Applications and Empirical Studies

The authors evaluate CRL across a spectrum of applications, effectively showcasing how causal paradigms address inherent RL challenges, yielding improvements in robustness, generalization, efficiency, and interpretability.

Study A: Causal Feature Selection for Robust Generalization

The experiment systematically demonstrates the efficiency of causal architectures that ignore spurious features, thereby achieving seamless generalization across varied environments.

Figure 1: Study A results demonstrate robust generalization using CausalPPO over StandardPPO across distribution shifts in physics variants.

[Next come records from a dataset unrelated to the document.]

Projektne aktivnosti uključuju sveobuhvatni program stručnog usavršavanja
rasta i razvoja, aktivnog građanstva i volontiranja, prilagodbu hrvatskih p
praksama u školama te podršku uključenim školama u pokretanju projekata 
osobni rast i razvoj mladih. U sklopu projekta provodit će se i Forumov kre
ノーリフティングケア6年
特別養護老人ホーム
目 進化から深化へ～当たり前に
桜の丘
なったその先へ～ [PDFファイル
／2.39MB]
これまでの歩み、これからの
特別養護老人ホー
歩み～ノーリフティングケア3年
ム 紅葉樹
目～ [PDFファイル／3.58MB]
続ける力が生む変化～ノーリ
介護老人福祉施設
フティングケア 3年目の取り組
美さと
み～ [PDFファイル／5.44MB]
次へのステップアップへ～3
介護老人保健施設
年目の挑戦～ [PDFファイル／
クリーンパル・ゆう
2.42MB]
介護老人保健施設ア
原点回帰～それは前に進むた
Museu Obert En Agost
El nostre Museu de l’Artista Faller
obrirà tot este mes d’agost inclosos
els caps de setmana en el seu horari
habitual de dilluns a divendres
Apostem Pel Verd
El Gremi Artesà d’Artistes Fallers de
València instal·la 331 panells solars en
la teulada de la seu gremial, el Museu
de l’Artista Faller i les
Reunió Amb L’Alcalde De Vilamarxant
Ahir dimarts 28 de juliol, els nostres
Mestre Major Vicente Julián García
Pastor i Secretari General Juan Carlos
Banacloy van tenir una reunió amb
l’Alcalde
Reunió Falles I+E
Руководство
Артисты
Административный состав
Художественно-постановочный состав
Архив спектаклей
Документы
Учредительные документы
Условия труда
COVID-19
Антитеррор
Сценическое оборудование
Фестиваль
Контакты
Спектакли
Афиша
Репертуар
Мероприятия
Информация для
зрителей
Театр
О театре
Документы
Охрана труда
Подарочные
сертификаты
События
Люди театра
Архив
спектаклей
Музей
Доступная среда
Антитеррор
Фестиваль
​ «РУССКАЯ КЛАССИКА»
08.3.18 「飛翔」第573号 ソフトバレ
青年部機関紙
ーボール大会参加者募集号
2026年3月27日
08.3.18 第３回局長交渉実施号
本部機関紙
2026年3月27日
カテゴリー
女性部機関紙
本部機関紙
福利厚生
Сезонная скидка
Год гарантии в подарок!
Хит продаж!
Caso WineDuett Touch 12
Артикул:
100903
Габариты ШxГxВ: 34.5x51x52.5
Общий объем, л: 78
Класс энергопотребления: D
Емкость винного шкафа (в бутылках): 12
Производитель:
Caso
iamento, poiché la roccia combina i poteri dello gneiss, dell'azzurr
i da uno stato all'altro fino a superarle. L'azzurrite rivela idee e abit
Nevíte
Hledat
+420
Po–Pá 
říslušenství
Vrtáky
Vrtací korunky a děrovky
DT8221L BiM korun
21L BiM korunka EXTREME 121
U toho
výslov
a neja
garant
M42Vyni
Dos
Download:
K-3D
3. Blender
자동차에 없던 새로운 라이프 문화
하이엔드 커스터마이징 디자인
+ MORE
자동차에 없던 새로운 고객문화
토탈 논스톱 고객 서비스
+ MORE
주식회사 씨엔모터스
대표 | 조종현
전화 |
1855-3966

Study B: Counterfactual Advantage Estimation for Credit Assignment

The experiment explores trajectory-based inference to effectively resolve credit assignment problems brought about by hidden confounders.

Figure 2: Reflecting CAE-PPO's unmatched ability to close the performance gap against Oracle methods.

Study C: Offline Causal RL Under Confounding

By incorporating proxy conditioning into the offline RL framework, significant improvement in policy performance and OPE accuracy is achieved.

Figure 3: Study C results showcase the positive correlation improvements using causal methods over standard approaches.

Study D: Causal Transfer Learning Across Visual Domains

Efficient transfer across visual domains is achieved through causal content-style separation. The method provides substantial performance gains when adapting from clean to distracted environments.

Figure 4: Results indicate successful adaptation across visual environments using causal transfer learning frameworks.

Study E: Causal Explainability via Structural Causal Models

The framework provides soaring improvements in interpretability by correctly identifying domain-relevant features, achieving near-perfect dynamics predictions for counterfactual reasoning.

Figure 5: Highlighting SCM-based causal explanations characterized by a reduced variance and enhanced dynamics prediction.

Recommendations

Causal RL is especially beneficial when addressing distribution shifts, confounding in offline settings, and when sample efficiency or interpretability is paramount. However, its complexity may not be justified in stable environments without distributional variance or in domains where causal structures cannot be reliably identified. Researchers should blend CRL selectively with standard RL, ensuring rigorous validation of causal assumptions and reporting uncertainties transparently.

Open Problems and Future Research Directions

Methodological challenges, such as causal discovery in sequential settings and confounding in decision-making, remain ripe for exploration. The implementation hurdles regarding scalability, assumption verification, and adaptation to evolving environments present continual avenues for crafting robust CRL paradigms. Practical gaps like benchmarks, theoretical foundations, and real-world deployments necessitate further investigation. Embracing emerging opportunities in neuroscience-inspired algorithms, scientific discovery, and federated CRL stand poised to redefine the causal-RL integration landscape.

Conclusion

Unifying causal inference with reinforcement learning provides principled avenues to address the fundamental limitations faced by RL—offering enhanced robustness, interpretability, sample efficiency, and generalization. As this field advances, causal RL will inevitably play a pivotal role in shaping trustworthy AI systems capable of reliable deployment in high-stakes domains.